> THE DATA
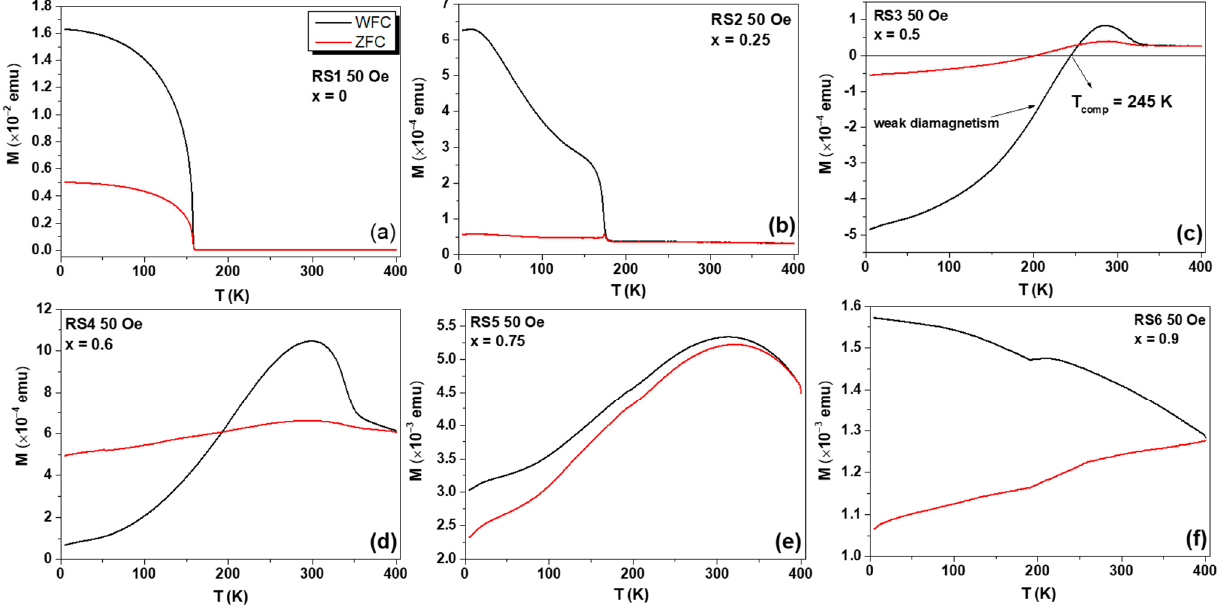
Figure 8. ZFC and WFC M(T) curves at a probe field of 50 Oe for the ( a ) RS1, ( b ) RS2, ( c ) RS3, ( d ) RS4, ( e ) RS5, and ( f ) RS6 samples.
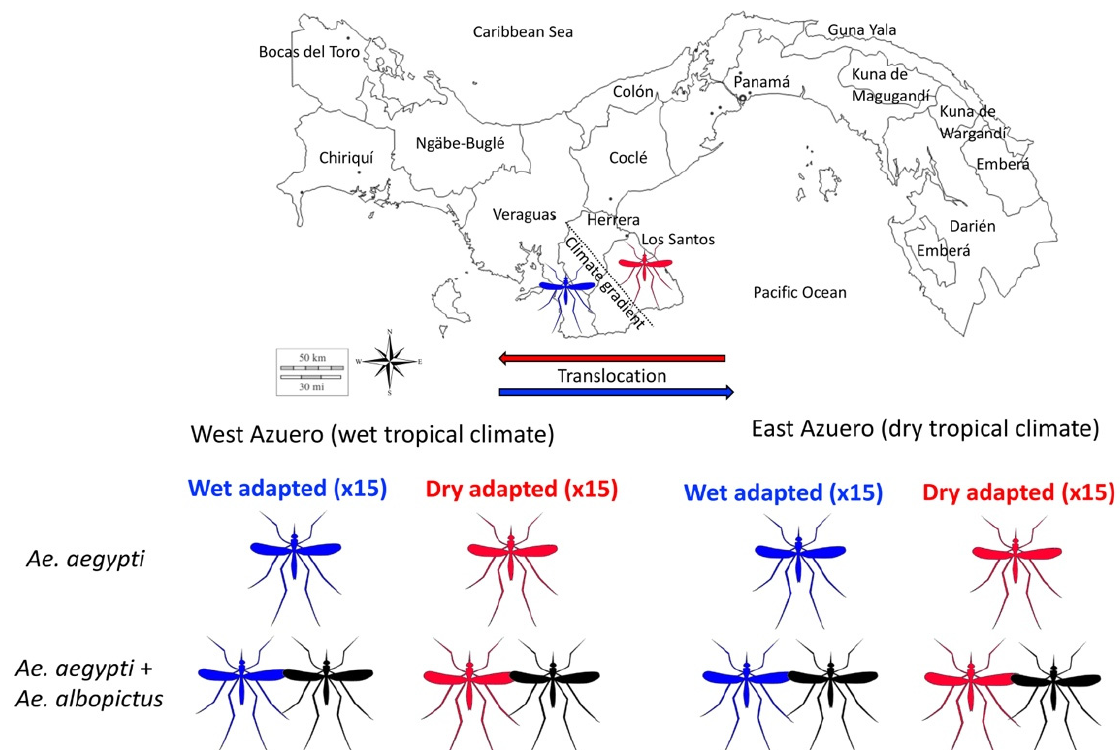
Figure 2. Reciprocal transplant experiment to test the hypothesis that local adaptation promotes the persistence of Ae. aegypti in the presence of a competitor. Laboratory generated populations of “dry adapted” Ae. aegypti sourced from the dry and hot East Azuero Peninsula (red mosquito) could be tested for fitness phenotype and genotypes as they develop both in their local environment and when transplanted across a climate gradient to the wetter region of the Southwest Azuero Peninsula. Similarly, “wet adapted” Ae. aegypti from the West Azuero Peninsula (blue mosquito) are transplanted to the dry East Azuero Peninsula as well as being tested under local conditions. In addition, the fitness phenotypes and genomic variation of both wet and dry adapted Ae. aegypti should be characterised with and without its competitor, Ae. albopictus (black mosquito), under both local and contrasting climate conditions.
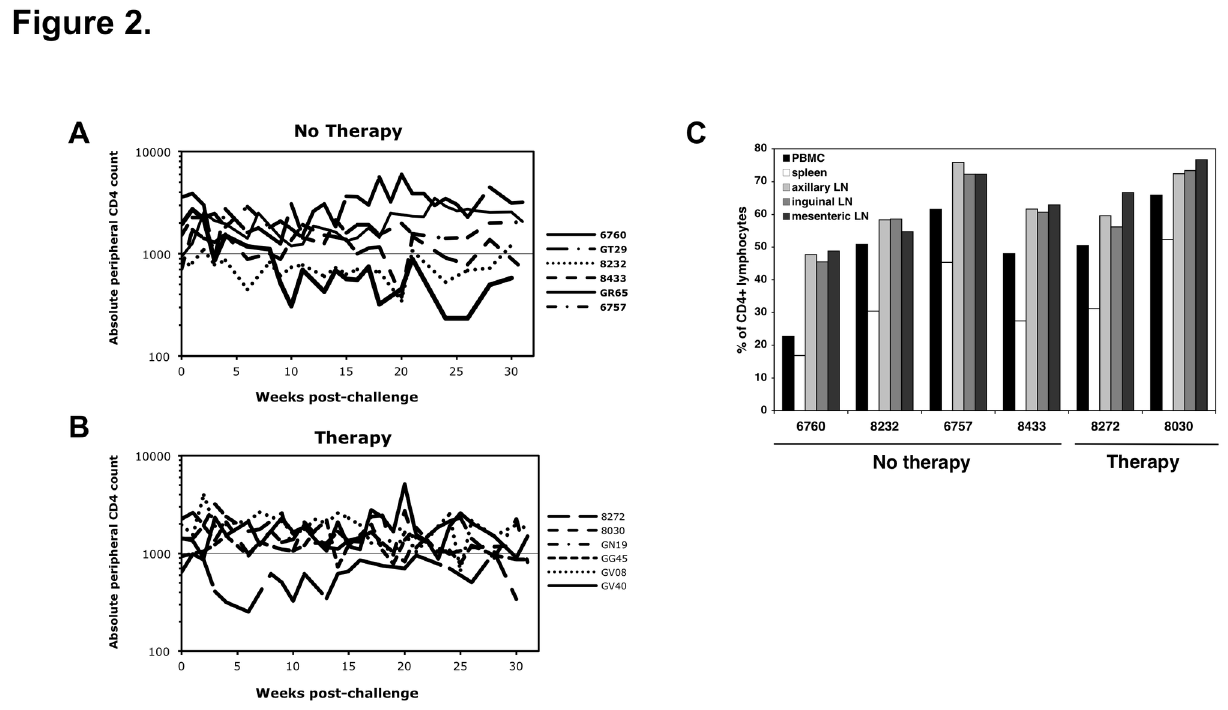
Figure 2. CD4 numbers in PBMC and tissues. Absolute CD4 counts in the blood of (A) untreated and (B) treated animals were plotted from multiple time points. (C) The percentage of CD4+ lymphocytes in PBMC, spleen and multiple lymph nodes taken at necropsy in 6 animals are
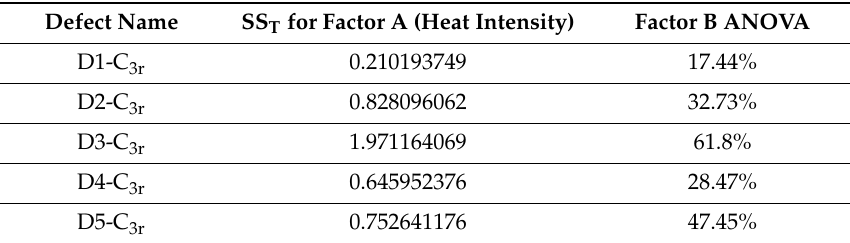
Table 7. Factor A ANOVA for C100 \ Q1.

> WORK INSTRUCTIONS
What is needed is an exact copy of the data, with the pictures removed.

> REPLY TO THE TASK
Figure 8. ZFC and WFC M(T) curves at a probe field of 50 Oe for the ( a ) RS1, ( b ) RS2, ( c ) RS3, ( d ) RS4, ( e ) RS5, and ( f ) RS6 samples.
Figure 2. Reciprocal transplant experiment to test the hypothesis that local adaptation promotes the persistence of Ae. aegypti in the presence of a competitor. Laboratory generated populations of “dry adapted” Ae. aegypti sourced from the dry and hot East Azuero Peninsula (red mosquito) could be tested for fitness phenotype and genotypes as they develop both in their local environment and when transplanted across a climate gradient to the wetter region of the Southwest Azuero Peninsula. Similarly, “wet adapted” Ae. aegypti from the West Azuero Peninsula (blue mosquito) are transplanted to the dry East Azuero Peninsula as well as being tested under local conditions. In addition, the fitness phenotypes and genomic variation of both wet and dry adapted Ae. aegypti should be characterised with and without its competitor, Ae. albopictus (black mosquito), under both local and contrasting climate conditions.
Figure 2. CD4 numbers in PBMC and tissues. Absolute CD4 counts in the blood of (A) untreated and (B) treated animals were plotted from multiple time points. (C) The percentage of CD4+ lymphocytes in PBMC, spleen and multiple lymph nodes taken at necropsy in 6 animals are
Table 7. Factor A ANOVA for C100 \ Q1.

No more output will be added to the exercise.